The New Mexico Oil and Gas Association just announced they are launching a $250,000 public relations campaign to get New Mexicans on their side.
And for good reason, it appears. A new study by the federal US Geological Survey found that oil and gas drilling is causing earthquakes in New Mexico drilling communities and in at least 8 other states seeing an oil and gas boom.
Homeowners, not companies, will bear the financial burden of this environmental disaster since the USGS will begin incorporating man-man earthquake risk into disaster maps “used in building codes, insurance rates, emergency preparedness plans, and other applications.”
That means your insurance company can charge you more if you live in a community prone to man-made quakes.
That news comes on the heels of a NASA study released late last year that tied the world’s largest methane cloud to wasteful oil and gas practices that encouraging “flaring off” natural gas into the air above drilling sites.
The USGS report is the first in a series coming from the agency.

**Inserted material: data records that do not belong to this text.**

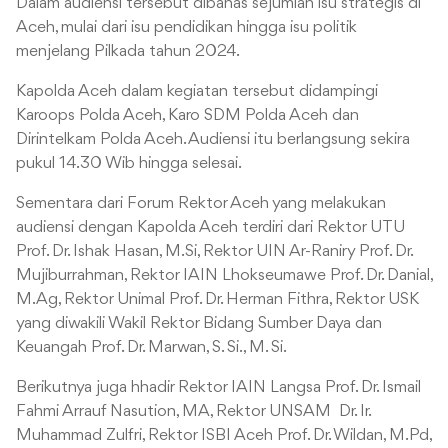
Dalam audiensi tersebut dibahas sejumlah isu strategis di
Aceh, mulai dari isu pendidikan hingga isu politik
menjelang Pilkada tahun 2024.
Kapolda Aceh dalam kegiatan tersebut didampingi
Karoops Polda Aceh, Karo SDM Polda Aceh dan
Dirintelkam Polda Aceh. Audiensi itu berlangsung sekira
pukul 14.30 Wib hingga selesai.
Sementara dari Forum Rektor Aceh yang melakukan
audiensi dengan Kapolda Aceh terdiri dari Rektor UTU
Prof. Dr. Ishak Hasan, M.Si, Rektor UIN Ar-Raniry Prof. Dr.
Mujiburrahman, Rektor IAIN Lhokseumawe Prof. Dr. Danial,
M.Ag, Rektor Unimal Prof. Dr. Herman Fithra, Rektor USK
yang diwakili Wakil Rektor Bidang Sumber Daya dan
Keuangah Prof. Dr. Marwan, S. Si., M. Si.
Berikutnya juga hhadir Rektor IAIN Langsa Prof. Dr. Ismail
Fahmi Arrauf Nasution, MA, Rektor UNSAM Dr. Ir.
Muhammad Zulfri, Rektor ISBI Aceh Prof. Dr. Wildan, M.Pd,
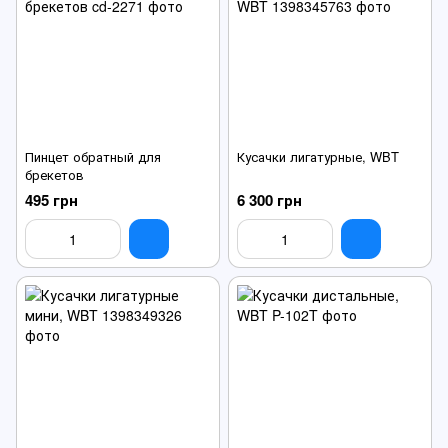
Пинцет обратный для
Кусачки лигатурные, WBT
брекетов
495 грн
6 300 грн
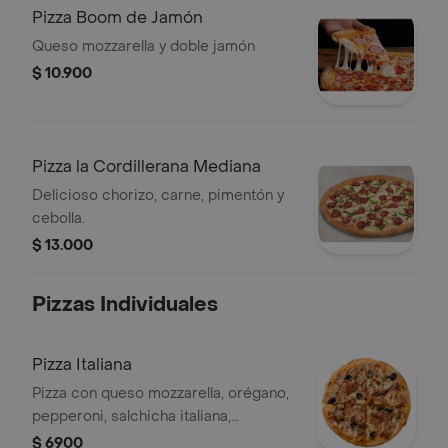
Pizza Boom de Jamón
Queso mozzarella y doble jamón
$ 10.900
Pizza la Cordillerana Mediana
Delicioso chorizo, carne, pimentón y
cebolla.
$ 13.000
Pizzas Individuales
Pizza Italiana
Pizza con queso mozzarella, orégano,
pepperoni, salchicha italiana,
aceitunas negras y champiñón,
$ 6900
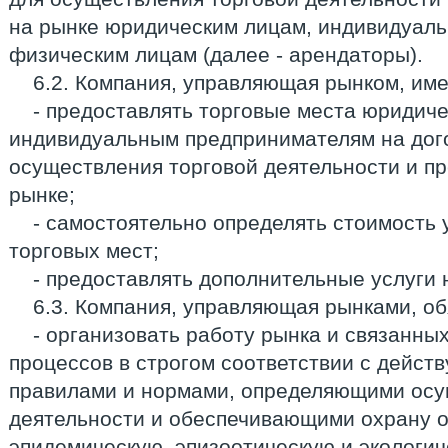
на рынке юридическим лицам, индивидуал
физическим лицам (далее - арендаторы).
6.2. Компания, управляющая рынком, име
- предоставлять торговые места юридич
индивидуальным предпринимателям на дог
осуществления торговой деятельности и пр
рынке;
- самостоятельно определять стоимость 
торговых мест;
- предоставлять дополнительные услуги 
6.3. Компания, управляющая рынками, об
- организовать работу рынка и связанны
процессов в строгом соответствии с дейс
правилами и нормами, определяющими осу
деятельности и обеспечивающими охрану 
эпидемическую, эпизоотическую и экологич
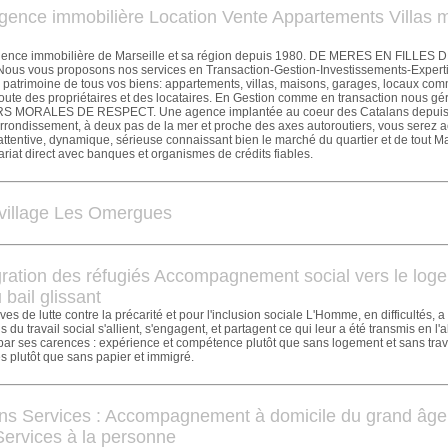
gence immobilière Location Vente Appartements Villas m
ence immobilière de Marseille et sa région depuis 1980. DE MERES EN FILLES 
s vous proposons nos services en Transaction-Gestion-Investissements-Expertis
 patrimoine de tous vos biens: appartements, villas, maisons, garages, locaux com
coute des propriétaires et des locataires. En Gestion comme en transaction nous gé
S MORALES DE RESPECT. Une agence implantée au coeur des Catalans depuis 
rondissement, à deux pas de la mer et proche des axes autoroutiers, vous serez ac
 attentive, dynamique, sérieuse connaissant bien le marché du quartier et de tout Ma
ariat direct avec banques et organismes de crédits fiables.
 village Les Omergues
gration des réfugiés Accompagnement social vers le log
 bail glissant
ves de lutte contre la précarité et pour l'inclusion sociale L'Homme, en difficultés, a 
 du travail social s'allient, s'engagent, et partagent ce qui leur a été transmis en l
 par ses carences : expérience et compétence plutôt que sans logement et sans travai
es plutôt que sans papier et immigré.
ns Services : Accompagnement à domicile du grand âge
Services à la personne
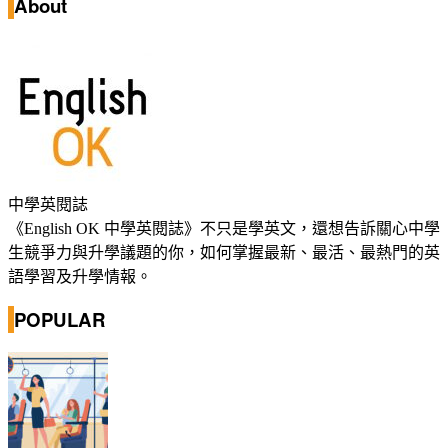
About
中學英閱誌
《English OK 中學英閱誌》不只是學英文，還想告訴關心中學
生競爭力與升學議題的你，如何掌握最新、最活、最熱門的英
語學習及升學情報。
POPULAR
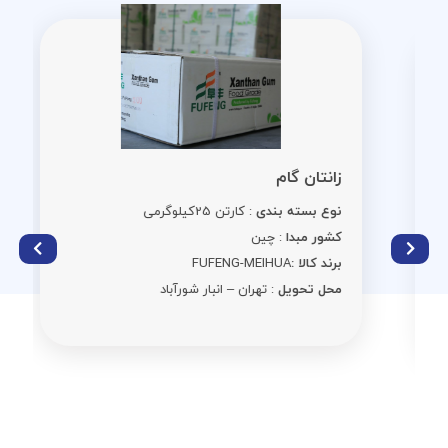
زانتان گام
نوع بسته بندی
: کارتن 25کیلوگرمی
کشور مبدا
: چین
برند کالا :
FUFENG-MEIHUA
محل تحویل
: تهران – انبار شورآباد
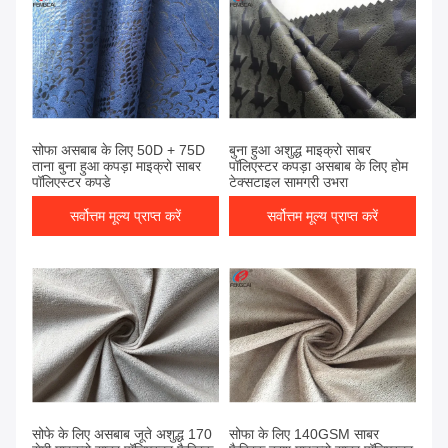
सोफा असबाब के लिए 50D + 75D
बुना हुआ अशुद्ध माइक्रो साबर
ताना बुना हुआ कपड़ा माइक्रो साबर
पॉलिएस्टर कपड़ा असबाब के लिए होम
पॉलिएस्टर कपड़े
टेक्सटाइल सामग्री उभरा
सर्वोत्तम मूल्य प्राप्त करें
सर्वोत्तम मूल्य प्राप्त करें
सोफे के लिए असबाब जूते अशुद्ध 170
सोफा के लिए 140GSM साबर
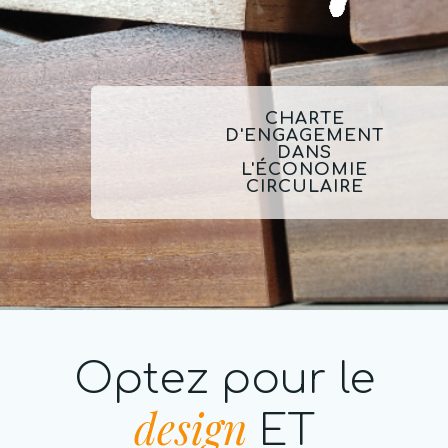
CHARTE
D'ENGAGEMENT
DANS
L'ÉCONOMIE
CIRCULAIRE
Optez pour le
design
ET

It says monitoring has shown that “earthquake activity has sharply increased since 2009 in the central and eastern United States.” The largest recorded in a New Mexico region was a 5.1 quake – the equivalent of 5.1 kilotons of TNT exploding underground – in the Raton Basin in 2011. A second area of “non-tectonic” earthquake activity was identified in the Dagger Draw drilling field outside of Carlsbad.
A chart buried in the report lays it out: Since 1960, no earthquakes were reported in the areas. But around 2000, when injection practices began, earthquakes began occurring –sometimes as often as 5 per year – and have not stopped.
The USGS says the new quakes, called “induced earthquakes” because they are tied to man-made, not natural, events, are not limited to controversial fracking practices. The USGS notes that most of the man-made quakes they studied came from more common drilling practices of injecting waste water into the ground after drilling: “Wastewater injection increases the underground pore pressure, which may lubricate nearby faults thereby making earthquakes more likely to occur.”
This study only included a small portion of New Mexico but the agency promises to release additional reports focusing on western states, which is expected to provide more data on New Mexico and expose similar induced earthquake patterns across more of the state.